◆ **WORK REQUEST**
Please report how many lines in the records below contain "scroll". Reply with the number alone.

◆ **SOURCE INFORMATION**
══════════
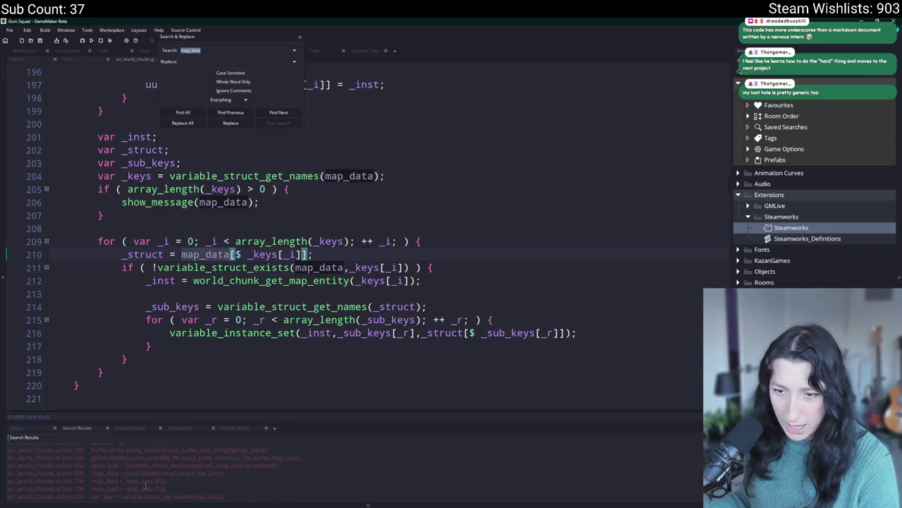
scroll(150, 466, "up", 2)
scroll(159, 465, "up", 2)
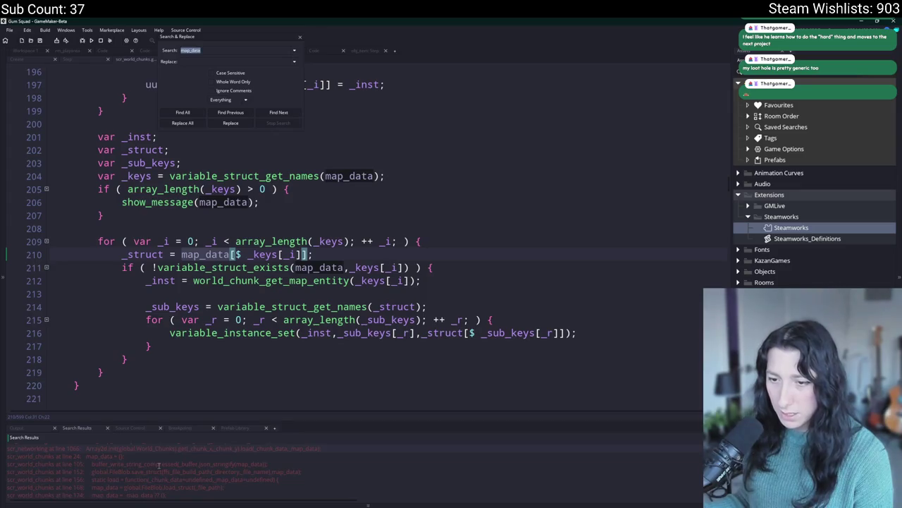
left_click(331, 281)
══════════
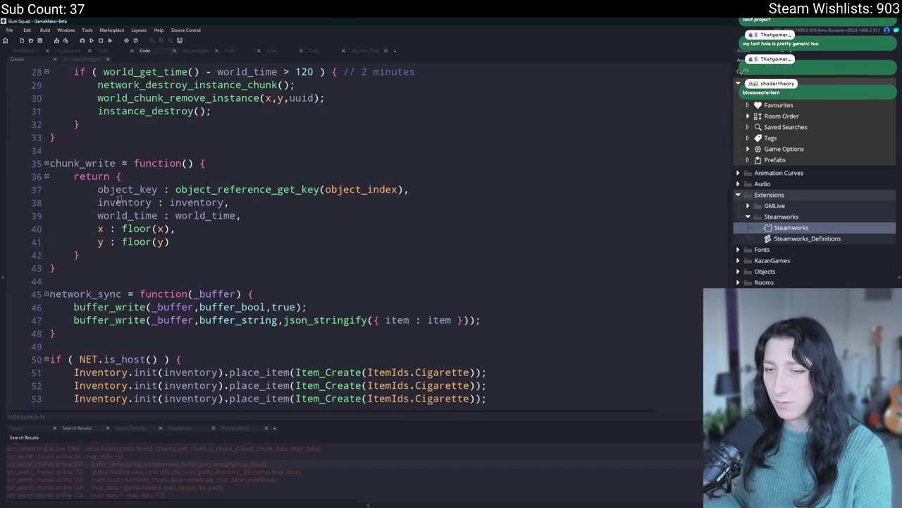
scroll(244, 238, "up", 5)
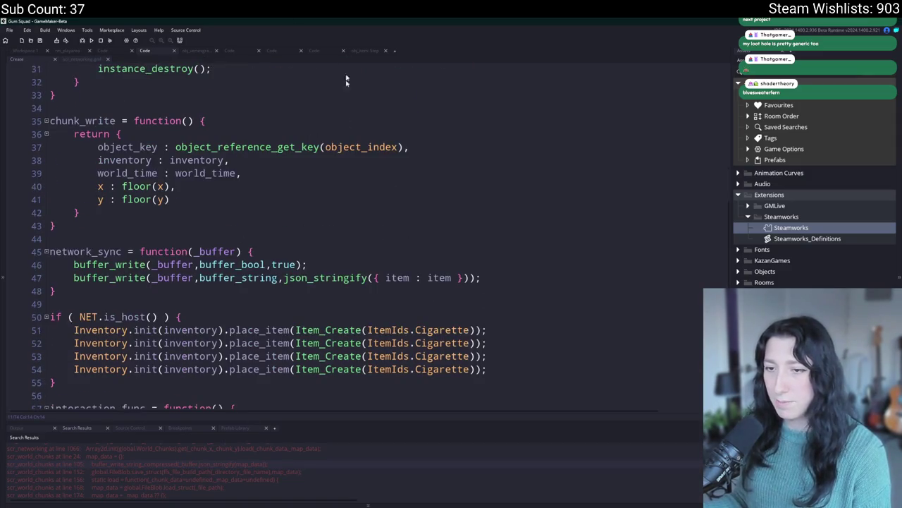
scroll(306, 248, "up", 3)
══════════
◆ **REPLY TO THE EXERCISE**
4